4.11/12 Big data and functional programming Flashcards
What is a function?
A mapping of values from a domain to a set of values from a co-domain. Not all of the co-domains members needs to be outputs.
What is the domain?
The set from which the function’s input values are chosen
What is the co-domain?
The set from which the function’s output values are chosen. Not all of the co-domains members needs to be outputs.
What is Big Data?
A catch-all term for data that won’t fit the usual containers, cannot be stored/processed on a single server, and that must be processed at very high speeds.
What are the three Vs of big data?
- (very large) Volume (of data)
- Velocity (at which data is generated)
- Variety (of data types in the data)
What does Volume mean?
Why is it a problem?
How is it solved?
what it means
- Data is too big to be stored/processed on a single server
why it’s a problem
- relational databases don’t scale well across multiple machines
- and the processing associated with the data must be split across multiple machines
how it’s solved
- Functional programming is a solution
What does Velocity mean?
The data is generated and/or processed at very high speed - need to respond in seconds or milliseconds
What does Variety mean?
- The data is in many forms such as structured, unstructured, text, multimedia.
- The most difficult aspect of Big Data involves its lack of structure.
What is the most difficult aspect of Big Data? Why?

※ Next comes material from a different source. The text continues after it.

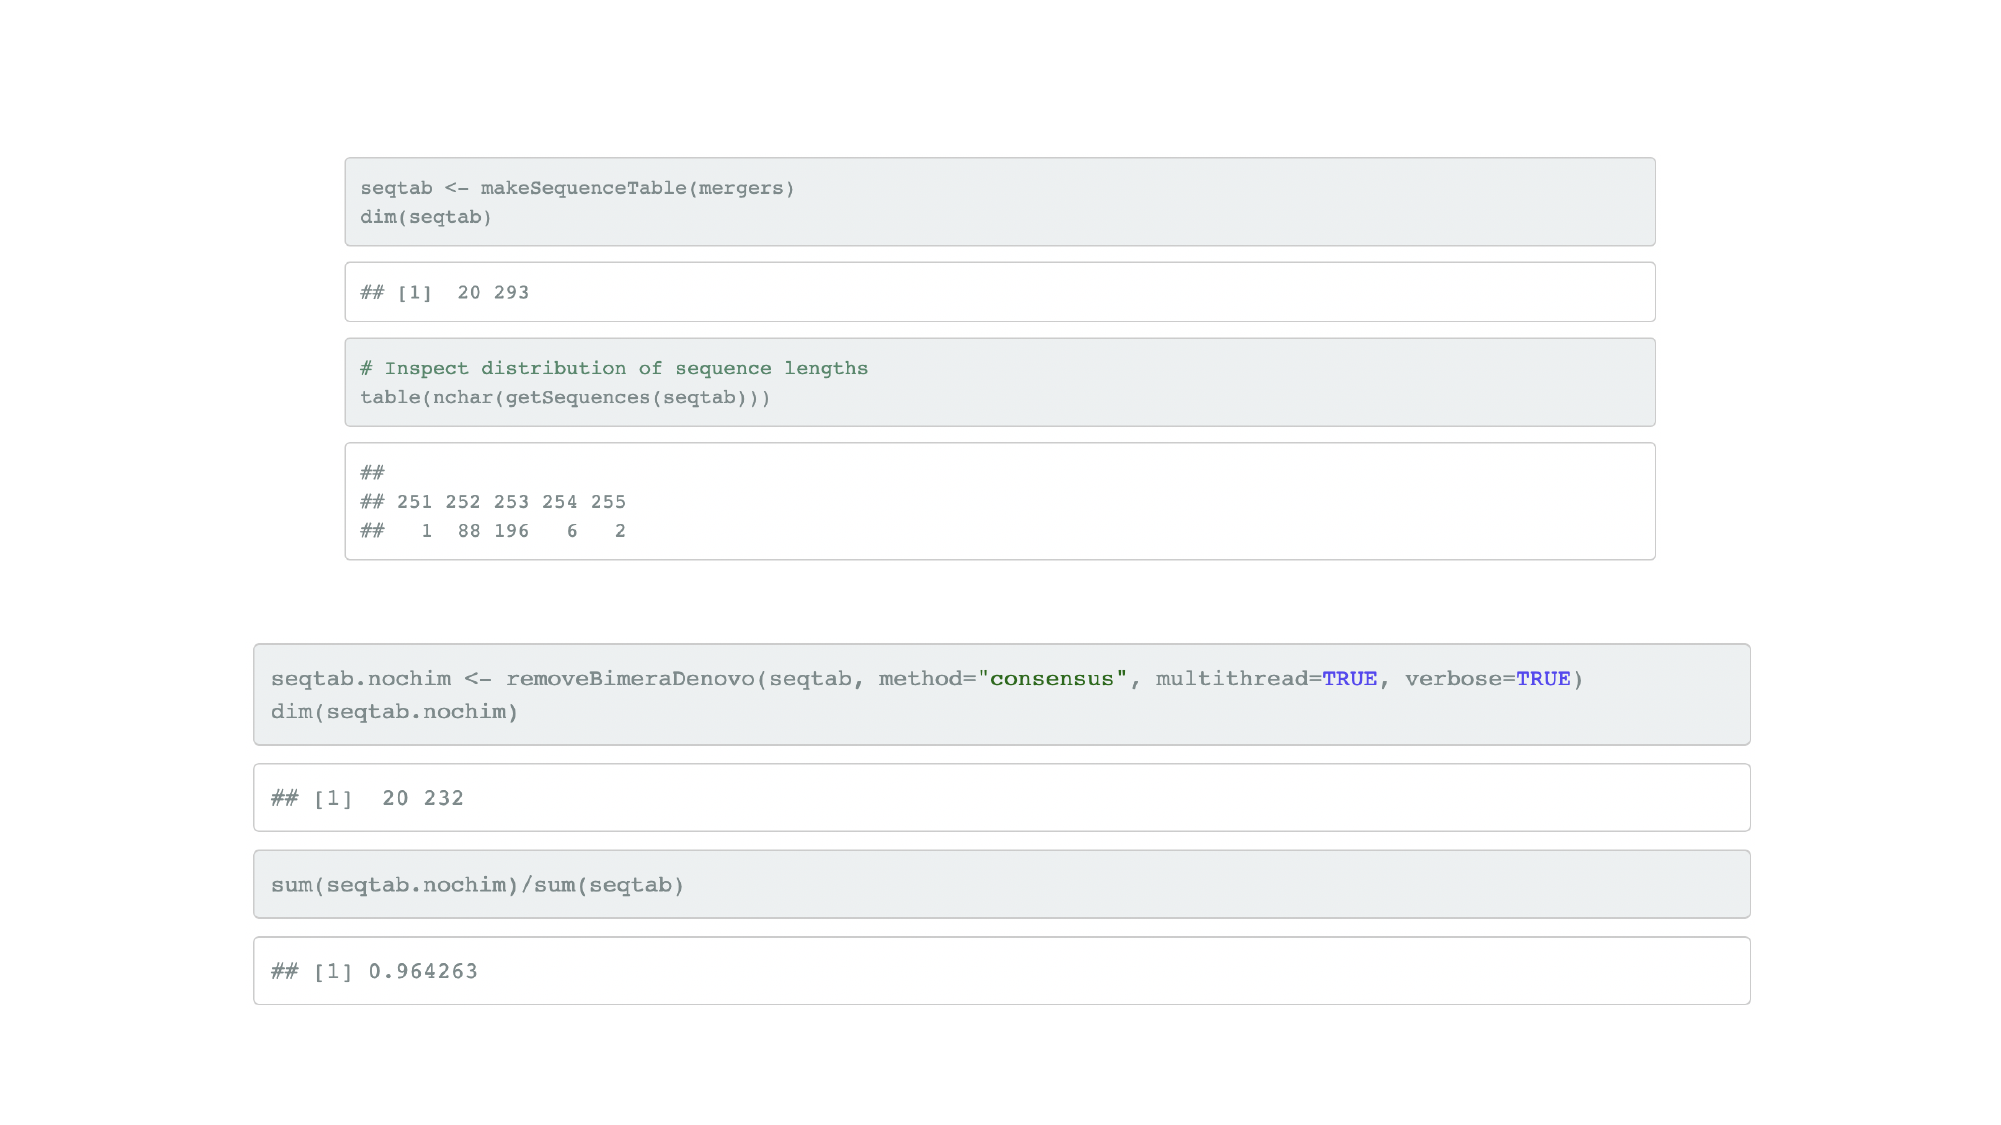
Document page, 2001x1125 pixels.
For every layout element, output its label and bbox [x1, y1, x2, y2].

list [339, 153, 1661, 563]
picture [245, 638, 1755, 1010]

Its lack of structure (under Variety). This poses challenges because:
- Analysing the data is made significantly more difficult
- Relational databases are not appropriate because they require data to fit into a row-and-column format
What technique is used to discern patterns in data and to extract useful information?
Machine learning
What is the advantage of functional programming for big data?
Its features make it easier to write
- Correct code
- Code that can be distributed to run across more than one server
4 features of functional programming that make it suitable for Big Data
- Immutable data structures
- Statelessness
- Higher-order functions
- Programs do not specify order of execution (meaning they work well on parallel processing systems)
What about immutable data structures makes them suitable for Big Data?
- Immutable data structures cannot be changed during program execution
- Same input always gives same output
- Makes parallel processing extremely easy
What about statelessness makes it suitable for Big Data?
- Statelessness means there are no side-effects of computations
- so code is easy to write correctly, and it is easy to understand and predict how the program will behave
What about higher order functions makes them suitable for Big Data?
- Higher-order functions take a function as an argument, return a function as a result, or both.
- Higher-order functions can be easily parallelised